# Double Eagle Whiskey bottle



## JeanC38 (Aug 2, 2020)

I was recently given a few old bottles, one of which is this Double Eagle whiskey bottle.  I can't really find any information on it. What little I can find shows a bottle with the words "Pure Rye" stamped on it, this one doesn't. I would like to know if this a genuine old bottle.


----------



## hemihampton (Aug 2, 2020)

Depends on your Definition of Old. Some say a Bottle is not Old unless it's pre 1900 but others think a Bottle is old if it's from the 1970's? With the screw cap top I'd guess not real old. LEON.


----------



## CanadianBottles (Aug 2, 2020)

My guess is Prohibition-era, a lot of Canadian whisky bottles were smuggled down in to the US by bootleggers and the base looks right for that era.  So it's old, but not _old _old.


----------



## hemihampton (Aug 2, 2020)

CanadianBottles said:


> My guess is Prohibition-era, a lot of Canadian whisky bottles were smuggled down in to the US by bootleggers and the base looks right for that era.  So it's old, but not _old _old.




Was there ever Prohibition in Canada ? thought I heard it started in 1927 there? Did Canada ever put that Federal Law Forbids statement thing on there Bottles like the US did?


----------



## CanadianBottles (Aug 3, 2020)

hemihampton said:


> Was there ever Prohibition in Canada ? thought I heard it started in 1927 there?

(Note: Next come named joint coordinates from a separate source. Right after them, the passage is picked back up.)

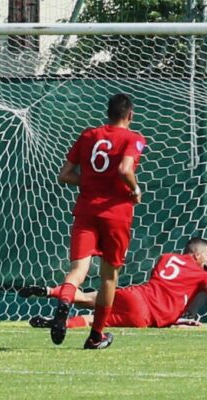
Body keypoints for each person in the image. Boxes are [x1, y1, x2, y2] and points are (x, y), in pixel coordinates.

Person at [54, 93, 146, 349]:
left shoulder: (88, 135)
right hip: (115, 214)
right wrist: (135, 190)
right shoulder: (134, 138)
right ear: (130, 115)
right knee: (109, 277)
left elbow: (65, 175)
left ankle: (64, 302)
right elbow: (124, 169)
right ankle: (96, 336)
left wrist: (92, 182)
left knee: (77, 270)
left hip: (86, 210)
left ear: (107, 113)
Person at [21, 238, 207, 330]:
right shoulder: (200, 273)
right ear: (196, 254)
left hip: (136, 294)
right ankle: (60, 323)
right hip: (146, 315)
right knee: (92, 318)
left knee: (90, 299)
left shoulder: (166, 257)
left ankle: (50, 290)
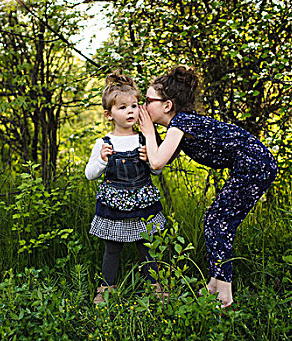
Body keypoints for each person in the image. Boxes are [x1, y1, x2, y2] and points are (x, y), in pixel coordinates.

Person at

Did Canada ever put that Federal Law Forbids statement thing on there Bottles like the US did?



We only had country-wide prohibition between 1918 and 1920, but every province had it in effect for different time periods, mostly in the 1910s and 20s.  Ontario, where most of Canada's whisky was produced, had prohibition from 1916 to 1927, but distilleries were still allowed to produce liquor for the "export market" (aka American bootleggers).  And we never had the "Federal Law" statement or anything like that.









						Prohibition in Canada - Wikipedia
					






					en.wikipedia.org


----------



## Mjbottle (Aug 3, 2020)

Dominion glass company used that makers mark from 1928- 1976.


----------